Most RAW files will have a smaller low-res JPEG file built-in or as a sidecar, but the JPEG is mainly used as thumbnail in the camera's LED screen or for Windows to show it as a thumbnail.

So if you shoot in "RAW + JPEG", you imply you set your camera to save the images as both a RAW and a JPEG. It does not imply a single "RAW with JPEG" image. It is actually two images, one is in RAW, the other is in JPEG. Your RAW files will still have its own small low-res JPEG images which will only be for display as thumbnails, but there will be a separate JPEG file on its own. It's more like...
  • Pictureofcat.JPG
  • Pictureofcat.RAW (with its own small built-in or sidecar low-res JPEG image used mostly as a thumbnail)
So when you view and delete a JPEG, you are deleting the JPEG itself. It have nothing to do with the RAW file. Depending on camera system, software system, and all that, if you select a RAW file, and can see a thumbnail, you are actually viewing the small JPEG image inside the RAW file, so if you delete the RAW file, it will also delete its own small JPEG thumbnail, but it won't delete the other separate JPEG file.

To delete the same image in the RAW format and the JPEG format, you would have to select both files in the files folder. That means you click on JPEG file, then hold down Ctrl and click on the RAW file, once both are selected, then you delete them.
 
I import either using Adobe Lightroom or its a big shoot, Photo Mechanic (its faster). I import into sub folders based upon date which I then annotate with description and if I'm shooting different file sizes then LO/HI/RAW.

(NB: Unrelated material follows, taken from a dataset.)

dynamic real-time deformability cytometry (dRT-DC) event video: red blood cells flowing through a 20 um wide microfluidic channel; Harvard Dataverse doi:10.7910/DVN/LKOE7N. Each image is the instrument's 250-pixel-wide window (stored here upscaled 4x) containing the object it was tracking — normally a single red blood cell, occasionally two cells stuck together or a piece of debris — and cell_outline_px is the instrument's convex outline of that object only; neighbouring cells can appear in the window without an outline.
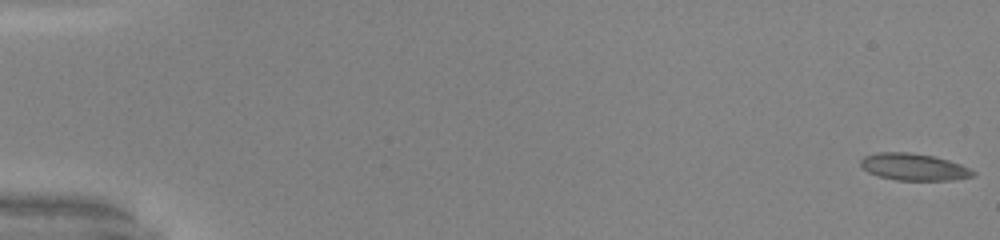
{"species": "common noctule bat (a hibernating species)", "species_latin": "Nyctalus noctula", "temperature_condition": "warm", "stored_images_in_passage": 12, "camera_frame_rate_fps": 3000, "um_per_image_px": 0.085, "animal": {"sex": "male", "body_mass_g": 20.0, "forearm_length_mm": 53.3}, "frame": {"image": 1, "passage_image": 1, "time_ms": 0.0, "image_size_px": [1000, 240], "cell_outline_px": [[976, 176], [952, 180], [896, 180], [880, 176], [868, 172], [860, 164], [860, 160], [864, 156], [876, 152], [908, 152], [932, 156], [948, 160], [960, 164], [976, 172]], "centroid_in_image_um": [77.67, 14.19], "position_along_channel_um": 7.3, "area_um2": 17.57}}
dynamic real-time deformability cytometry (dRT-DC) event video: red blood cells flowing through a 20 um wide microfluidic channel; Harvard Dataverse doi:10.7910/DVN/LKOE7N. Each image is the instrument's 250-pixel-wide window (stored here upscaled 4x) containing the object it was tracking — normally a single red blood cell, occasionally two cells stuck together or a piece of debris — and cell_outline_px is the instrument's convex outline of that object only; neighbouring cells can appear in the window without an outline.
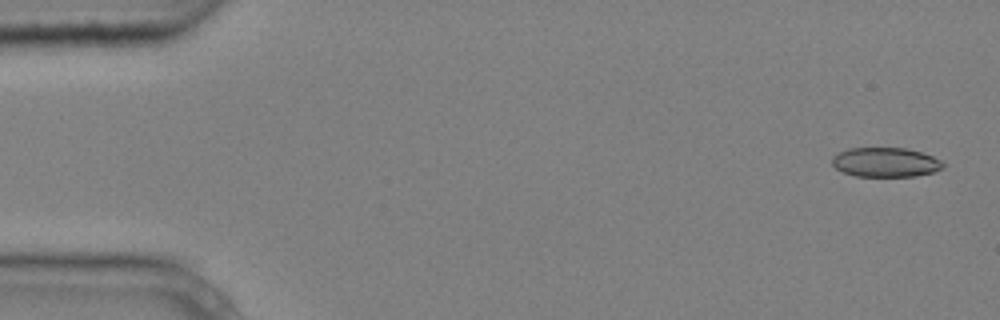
{"species": "common noctule bat (a hibernating species)", "species_latin": "Nyctalus noctula", "temperature_condition": "cold", "stored_images_in_passage": 7, "camera_frame_rate_fps": 3000, "um_per_image_px": 0.085, "animal": {"sex": "male", "body_mass_g": 20.4}, "frame": {"image": 1, "passage_image": 1, "time_ms": 0.0, "image_size_px": [1000, 320], "cell_outline_px": [[944, 168], [932, 172], [916, 176], [856, 176], [844, 172], [836, 168], [832, 164], [832, 156], [836, 152], [848, 148], [908, 148], [932, 156], [940, 160], [944, 164]], "centroid_in_image_um": [75.24, 13.78], "position_along_channel_um": 9.8, "area_um2": 19.07}}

I didn't know you could import them to separate folders in Lightroom, I've just been importing them together into the same folder and putting off removing all of the jpegs...
 
I import either using Adobe Lightroom or its a big shoot, Photo Mechanic (its faster). I import into sub folders based upon date which I then annotate with description and if I'm shooting different file sizes then LO/HI/RAW.

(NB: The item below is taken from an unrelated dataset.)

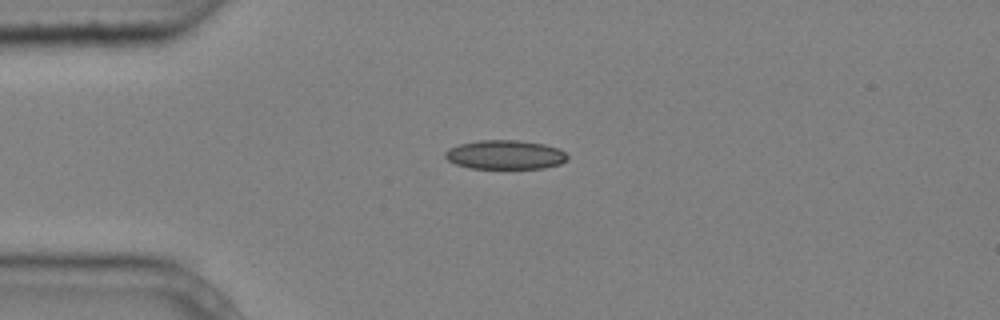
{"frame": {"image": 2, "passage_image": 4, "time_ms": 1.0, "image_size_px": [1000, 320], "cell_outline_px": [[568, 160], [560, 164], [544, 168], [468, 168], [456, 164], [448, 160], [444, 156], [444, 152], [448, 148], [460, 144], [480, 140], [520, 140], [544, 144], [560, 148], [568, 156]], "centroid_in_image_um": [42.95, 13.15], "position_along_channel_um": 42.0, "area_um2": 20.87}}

I didn't know you could import them to separate folders in Lightroom, I've just been importing them together into the same folder and putting off removing all of the jpegs...

@Craikeybaby Actually not really in the senses you think.

When you import your photos from the camera to the computer via Lightroom. You would be importing copies of the photos into the same Lightroom Catalog, but you can have your photos end up into sub-folders on your Windows itself. There are two options...

Either you transfer your images from your camera to your computer directly, move them into a sub-folder under whatever folder you use for your photos. Then go to Lightroom and import the images from the computer.

Or you transfer your images from your computer, via Lightroom, to the computer, although LR will import copies into your LR Catalog and it looks like a single folder, you can have LR set up to transfer your images to their destination which is where your images will end up, on your computer, but they can be told to go into sub-folders surely as if you were using Windows Explorer to set up sub-folders.

Here's how...

When the grid view is showing images from your camera and you select whatever images you want to move to your computer. On the right hand panel, click on Destination. Chose the drive and the folder you want your images to be saved to (on the hard drive).

If you already got a sub-folder set up on your hard drive you want to move your files to, then select it.

If you do not have a sub-folder set up, you can put a tick against Into Subfolder then type in a name for the sub-folder. Lightroom will set up a sub-folder for you on your Windows.

Lightroom will import your photos, which are really a preview copy of the images, into the Catalog, while it moves the actual files to where you want them on your hard drive.